Face is divided into several critical areas by step 4.:
By the analysis to the micro-expression of face, face is divided into several regions, wherein, centered by pupil position, 15 pixels left, to the right 15 pixels, upwards 35 pixels, the region of downward 15 pixels is used for detecting the slight change of eyebrow, also has the region covering the micro-expression of eyes, the micro-expression of cheek and the micro-expression of lip in addition respectively.
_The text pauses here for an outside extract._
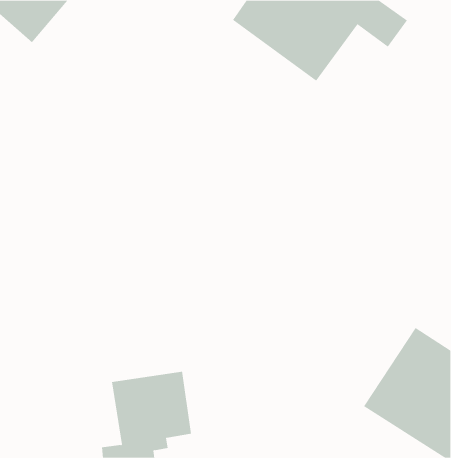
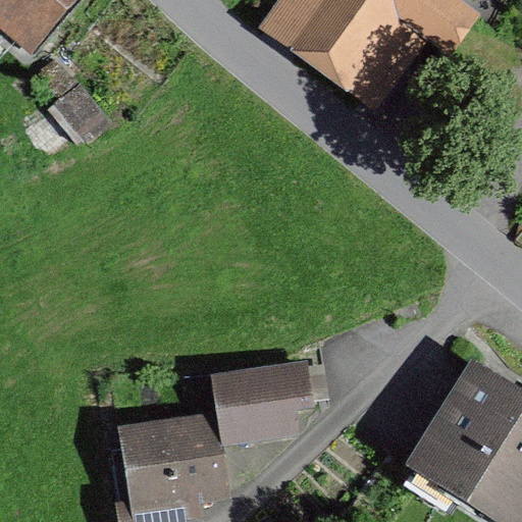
building: none -> [215,368,302,442]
Step 5. realizes the Gabor filtering accelerated based on GPU to whole face:
Gabor filtering needs the convolution operation respectively Gabor being examined to portion and imaginary part in a large number, and Gabor core is larger, and convolved image is larger, consuming time longer, and we select the Gabor core of 21*21 pixel size, and convolved image is 150*150.For the characteristic of convolution algorithm length consuming time, employ the method based on FFT, the convolution operation of spatial domain is converted into the multiplication operations of frequency field, each convolution only needs 1 FFT conversion, is multiplied for 1 time and 1 inverse FFT conversion, time complexity is nlog (n), speed faster can be reached, use GPU to accelerate parallel processing technique simultaneously, FFT conversion is accelerated, the FFT transformation results of Gabor core is kept in video memory simultaneously, reduces the time of computing.After Gabor filtering, each pixel has 40 amplitudes as feature.
Critical area near step 6. pair human face characteristic point carries out feature extraction:
By the eyebrow expression region ROI and other ROI will obtained in step 4, the pixel in each ROI is arranged according to order from left to right, from top to bottom, then 40 amplitudes are substituted into, obtain the feature of this ROI.
If step 7. is now training mode, then whether the feature extracted is occurred stamping label according to micro-expression, and generate model of cognition by the mode that increment SVM trains: CK, CK+, in the Facial expression databases such as MMI, comprise the picture of expression and micro-expression information of wright's manual markings, by the image of correspondence is passed through step 1 to step 6, obtain characteristic of correspondence, by the micro-expression information according to wright's manual markings, using concrete micro-expression as the micro-expression provincial characteristics of classification set, trained by the SVM support vector machine of band punishment, wherein punish that parameter is 10, obtain micro-Expression Recognition model.Altogether 16 expressions are identified, so generate 16 micro-Expression Recognition models.
If step 8. is now recognition mode, then the feature extracted is dropped in corresponding model of cognition, obtain the specifying information of micro-expression: by step 7,16 micro-Expression Recognition models can be generated, by the feature will generated in step 6, put in corresponding C-SVM, the information whether micro-expression occurs can be obtained accurately.
The foregoing is only preferred embodiment of the present invention, be not limited to the present invention, for a person skilled in the art, the present invention can have various modifications and variations.All any amendments made for the present invention, equivalent replacement, improvement etc., all should be included within protection scope of the present invention.